I don’t know if this is Consumerist-worthy, but I felt like it might be worth sharing.

Thank you!
-Robyn”

Comments

Edit Your Comment

  1. Wow…that is awful…and I dare say maybe illegal. I’m not sure of laws relating to banks, but preventing someone from leaving a building is False Imprisonment if I’m not mistaken…maybe you should file a police report, that ought to get Wachovia’s attention.

  2. Zach Everson says:

    I used to work at Wachovia (when it was First Union) in customer service. Robyn should call Wachovia and get the address for the office of the CEO. The reps in that office are superior to the ones at the regular mailing address (which is just a huge customer-service warehouse).

  3. 1) Who locks any building without making sure there’s no one else in there.

    2) If you do make that mistake you’re supposed to apologize and keep apologizing until you get the door open again. This guy just gave the old man an additional reason to take his business elsewhere by threatening to close his account. Perhaps the manager is confused and thinks Wachovia has no competition.

    3) How long does it take to open a door?

  4. DeeJayQueue says:

    Most states (and I believe PA is one of them) have laws regarding this. That’s what those stickers on doorways that say “This Door To Remain Unlocked During Business Hours” are for. Just because the bank didn’t have one doesn’t mean they aren’t liable.

  5. ikes says:

    During this whole time Robyn just kept silent? When the manager said “I’m sorry about this, miss”, why didn’t she tell the manager he was out of line?

  6. homerjay says:

    Well, it looks like we know where Fran went on her ‘vacation’ from Target.
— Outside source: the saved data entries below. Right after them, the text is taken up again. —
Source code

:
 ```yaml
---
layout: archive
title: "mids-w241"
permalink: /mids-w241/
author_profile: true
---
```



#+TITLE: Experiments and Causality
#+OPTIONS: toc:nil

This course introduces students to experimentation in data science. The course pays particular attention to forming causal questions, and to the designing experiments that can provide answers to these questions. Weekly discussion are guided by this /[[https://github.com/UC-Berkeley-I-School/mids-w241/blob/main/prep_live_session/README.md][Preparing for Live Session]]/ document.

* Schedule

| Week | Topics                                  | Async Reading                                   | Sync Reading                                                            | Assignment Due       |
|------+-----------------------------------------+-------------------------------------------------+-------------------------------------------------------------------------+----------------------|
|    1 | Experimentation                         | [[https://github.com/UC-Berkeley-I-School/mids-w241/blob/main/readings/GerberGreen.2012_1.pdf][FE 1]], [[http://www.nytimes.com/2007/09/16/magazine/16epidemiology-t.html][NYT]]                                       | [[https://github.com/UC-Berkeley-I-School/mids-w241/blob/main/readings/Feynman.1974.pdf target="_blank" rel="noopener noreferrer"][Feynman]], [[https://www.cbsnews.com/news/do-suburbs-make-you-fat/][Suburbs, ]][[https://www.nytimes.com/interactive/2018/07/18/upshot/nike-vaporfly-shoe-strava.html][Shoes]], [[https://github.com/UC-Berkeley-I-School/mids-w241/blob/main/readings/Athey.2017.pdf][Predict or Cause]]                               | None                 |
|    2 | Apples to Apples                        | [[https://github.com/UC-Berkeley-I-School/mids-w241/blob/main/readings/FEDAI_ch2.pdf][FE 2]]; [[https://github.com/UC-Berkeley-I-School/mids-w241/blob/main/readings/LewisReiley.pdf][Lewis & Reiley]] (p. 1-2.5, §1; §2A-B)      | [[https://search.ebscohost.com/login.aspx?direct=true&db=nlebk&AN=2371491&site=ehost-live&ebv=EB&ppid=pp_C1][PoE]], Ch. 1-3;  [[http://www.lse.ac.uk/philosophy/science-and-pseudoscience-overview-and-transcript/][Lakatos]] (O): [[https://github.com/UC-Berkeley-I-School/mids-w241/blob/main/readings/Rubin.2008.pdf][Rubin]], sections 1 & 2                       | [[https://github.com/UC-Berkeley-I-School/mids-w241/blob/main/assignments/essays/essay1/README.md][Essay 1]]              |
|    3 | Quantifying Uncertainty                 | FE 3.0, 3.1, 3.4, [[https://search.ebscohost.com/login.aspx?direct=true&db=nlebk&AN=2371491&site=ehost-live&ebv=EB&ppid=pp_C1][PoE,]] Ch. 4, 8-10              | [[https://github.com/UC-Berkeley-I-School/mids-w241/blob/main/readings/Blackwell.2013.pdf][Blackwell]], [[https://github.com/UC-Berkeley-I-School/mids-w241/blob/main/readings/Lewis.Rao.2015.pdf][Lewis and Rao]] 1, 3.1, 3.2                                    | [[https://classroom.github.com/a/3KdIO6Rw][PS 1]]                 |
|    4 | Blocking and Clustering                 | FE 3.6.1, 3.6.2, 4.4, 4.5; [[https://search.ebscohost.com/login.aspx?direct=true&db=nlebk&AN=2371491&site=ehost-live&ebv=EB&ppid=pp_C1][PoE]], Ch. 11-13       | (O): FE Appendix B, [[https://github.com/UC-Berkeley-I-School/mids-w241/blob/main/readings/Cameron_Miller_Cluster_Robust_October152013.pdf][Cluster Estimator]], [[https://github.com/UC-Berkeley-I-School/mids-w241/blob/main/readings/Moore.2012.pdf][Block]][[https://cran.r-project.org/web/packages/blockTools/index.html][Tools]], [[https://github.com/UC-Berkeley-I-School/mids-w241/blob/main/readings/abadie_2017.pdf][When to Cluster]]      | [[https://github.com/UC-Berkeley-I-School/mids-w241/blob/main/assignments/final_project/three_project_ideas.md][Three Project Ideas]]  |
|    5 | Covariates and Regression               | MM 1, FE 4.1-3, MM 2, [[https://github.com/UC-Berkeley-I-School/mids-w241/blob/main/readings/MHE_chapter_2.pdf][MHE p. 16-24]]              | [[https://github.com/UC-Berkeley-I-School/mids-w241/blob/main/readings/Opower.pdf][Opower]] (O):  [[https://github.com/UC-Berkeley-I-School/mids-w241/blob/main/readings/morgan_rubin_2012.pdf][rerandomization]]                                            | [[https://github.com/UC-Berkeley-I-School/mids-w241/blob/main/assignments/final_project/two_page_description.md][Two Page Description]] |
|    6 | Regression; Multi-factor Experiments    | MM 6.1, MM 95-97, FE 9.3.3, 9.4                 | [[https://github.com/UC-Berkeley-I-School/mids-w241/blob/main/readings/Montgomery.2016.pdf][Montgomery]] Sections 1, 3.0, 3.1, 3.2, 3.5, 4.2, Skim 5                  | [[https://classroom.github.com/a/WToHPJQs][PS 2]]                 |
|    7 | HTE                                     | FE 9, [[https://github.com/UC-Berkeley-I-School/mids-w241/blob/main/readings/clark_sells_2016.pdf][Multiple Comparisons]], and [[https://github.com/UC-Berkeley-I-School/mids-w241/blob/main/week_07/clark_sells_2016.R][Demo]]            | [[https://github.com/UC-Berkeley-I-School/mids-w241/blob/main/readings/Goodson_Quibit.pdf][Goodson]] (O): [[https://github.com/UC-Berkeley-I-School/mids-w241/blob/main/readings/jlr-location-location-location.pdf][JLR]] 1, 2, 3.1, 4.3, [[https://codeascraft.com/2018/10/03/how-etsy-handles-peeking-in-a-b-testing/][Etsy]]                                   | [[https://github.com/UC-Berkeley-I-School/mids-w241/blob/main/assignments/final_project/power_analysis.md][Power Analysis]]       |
    I think the laws are fire related- not false imprisonment.

  7. Soulgenesis says:

    I currently work at a National Bank. Though, it’s quite true that Doors are open during business hours, we are free to lock them after. As soon as 5pm hits (or a little after, someone locks the doors, regardless if there are customers inside.

    This is to help us finish up the day and get to our ending sequence of final balancing and such.

    But we wouldn’t go as far as to make someone wait to be let out. That was just rude of them. Tsk Tsk.

  8. Morgan says:

    I’m also pretty sure that locking someone in is false imprisonment (though the stickers are probably fire safety related, as homerjay said). You can set any conditions you want for people entering a store, but preventing them from leaving if they haven’t committed a crime in your view while in the building is, to my knowledge, illegal.

  9. robyns says:

    to ikes: after seeing how the manager treated the old man, I just wanted to get the hell out of there. I figured I’d accomplish more once I was outside the building.

  10. robyns says:

    To ikes: after seeing how the manager treated the old man, I just wanted to get the hell out of there! I figured I could make an appropriate complaint later.

  11. robyns says:

    Oops, sorry about the double post above. I took Zach’s advice, and was given this address: 301 S. College St., Charlotte, NC 28202.

  12. North of 49 says:

    Definately some sort of “false imprisonment.” If I had been there with a celphone I would have called 911 if they had not been quick to let me out. I know that some stores can’t count the cash till all the customers are gone. Wouldn’t they rather have their customers out of the building at closing time instead of teed off over being held against their will?

  13. Zach Everson says:

    It’s been a while since I worked there, but that address looks correct, Robyns. Also, I recommend following the usual customer service procedure: document every time you intreact with them. Good luck!

  14. notlazyjustdontcare says:

    Don’t do business with Wachovia. They have used overseas tax shelters to avoid paying billions in federal income tax. We, the people, pick up the tab.